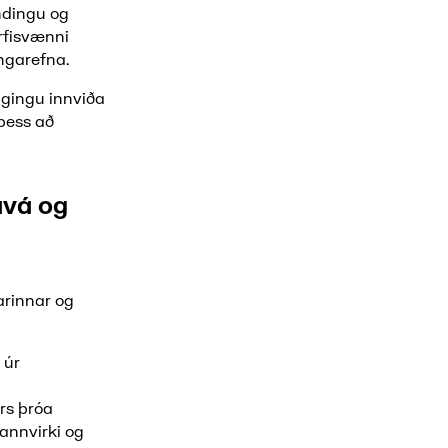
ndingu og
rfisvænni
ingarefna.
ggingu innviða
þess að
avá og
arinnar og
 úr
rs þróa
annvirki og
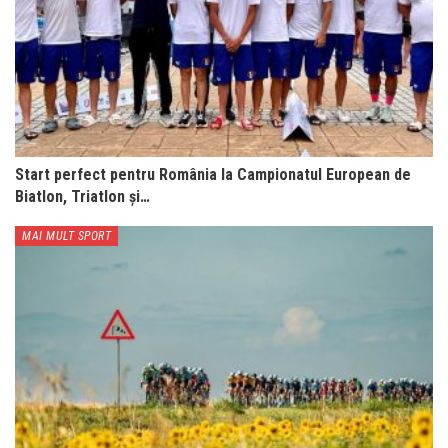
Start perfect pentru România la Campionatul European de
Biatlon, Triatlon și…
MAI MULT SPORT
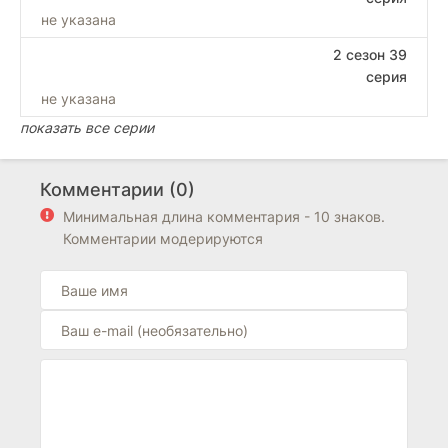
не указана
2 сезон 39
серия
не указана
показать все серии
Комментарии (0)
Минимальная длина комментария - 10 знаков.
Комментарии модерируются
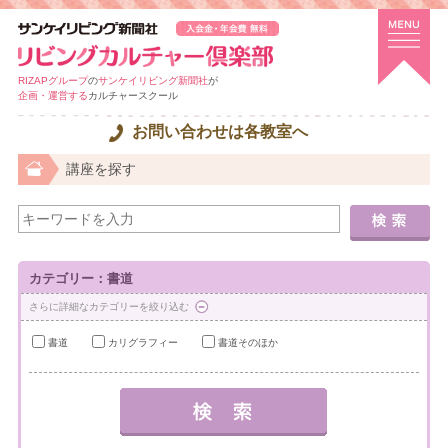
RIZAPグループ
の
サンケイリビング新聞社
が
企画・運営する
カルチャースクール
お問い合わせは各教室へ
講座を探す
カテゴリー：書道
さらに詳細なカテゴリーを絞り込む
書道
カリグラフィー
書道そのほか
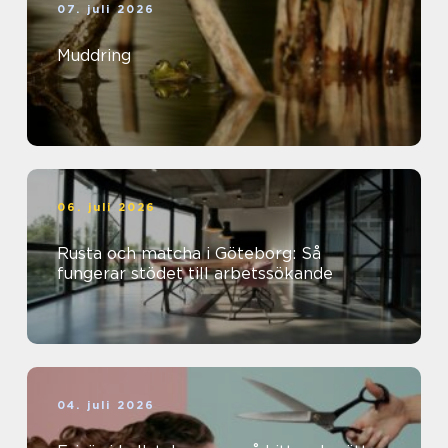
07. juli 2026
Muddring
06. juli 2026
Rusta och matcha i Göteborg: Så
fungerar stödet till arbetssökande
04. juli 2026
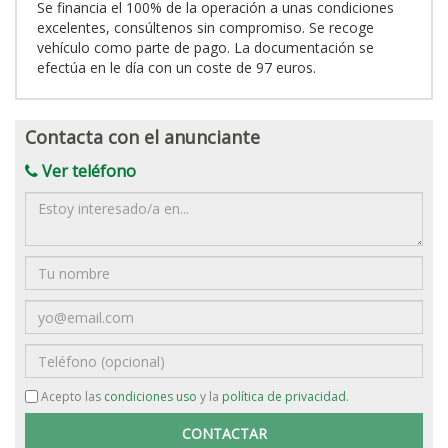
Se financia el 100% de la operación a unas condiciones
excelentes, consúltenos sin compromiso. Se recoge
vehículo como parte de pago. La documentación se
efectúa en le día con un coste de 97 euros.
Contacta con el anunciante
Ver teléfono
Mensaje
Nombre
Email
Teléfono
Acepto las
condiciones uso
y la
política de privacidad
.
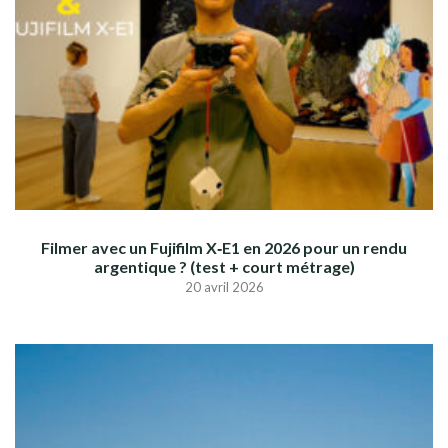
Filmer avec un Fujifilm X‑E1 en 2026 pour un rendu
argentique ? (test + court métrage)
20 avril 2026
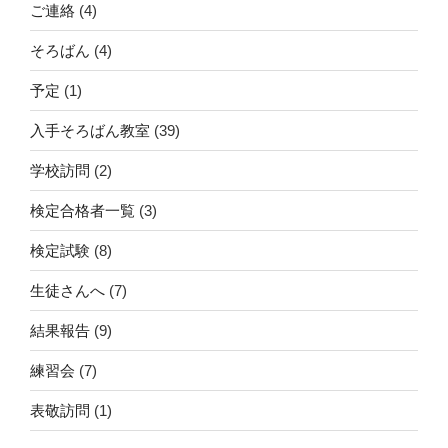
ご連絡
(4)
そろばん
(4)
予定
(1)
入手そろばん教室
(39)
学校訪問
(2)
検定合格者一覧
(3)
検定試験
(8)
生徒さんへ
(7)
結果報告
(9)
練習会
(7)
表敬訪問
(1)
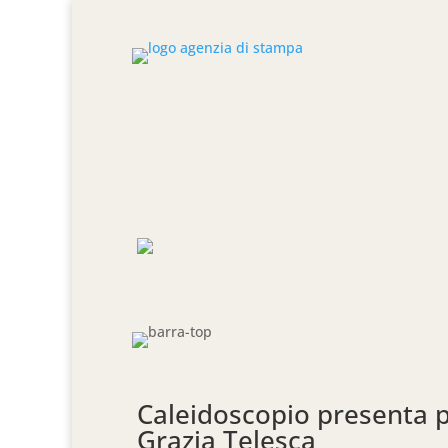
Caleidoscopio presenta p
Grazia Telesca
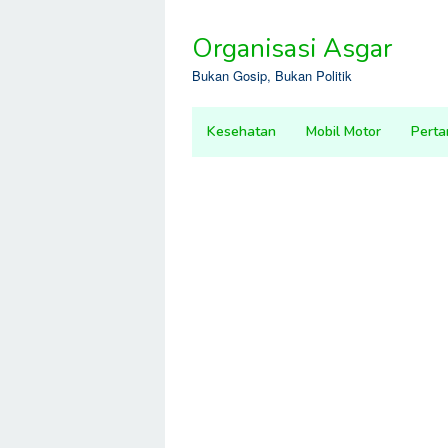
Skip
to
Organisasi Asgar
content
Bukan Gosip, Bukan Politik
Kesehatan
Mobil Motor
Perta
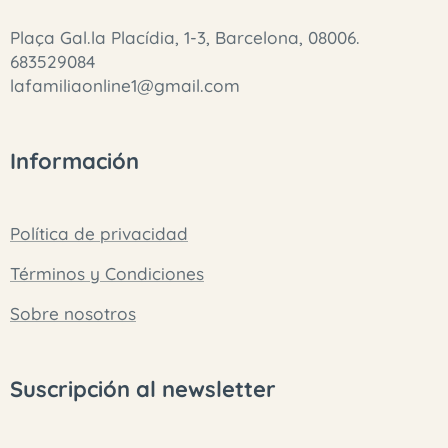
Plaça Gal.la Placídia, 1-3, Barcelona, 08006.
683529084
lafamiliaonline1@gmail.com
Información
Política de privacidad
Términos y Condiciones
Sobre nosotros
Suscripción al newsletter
● ● ● ●
Present each line from the listing that holds the string "privacidad".

política de privacidad
Política de privacidad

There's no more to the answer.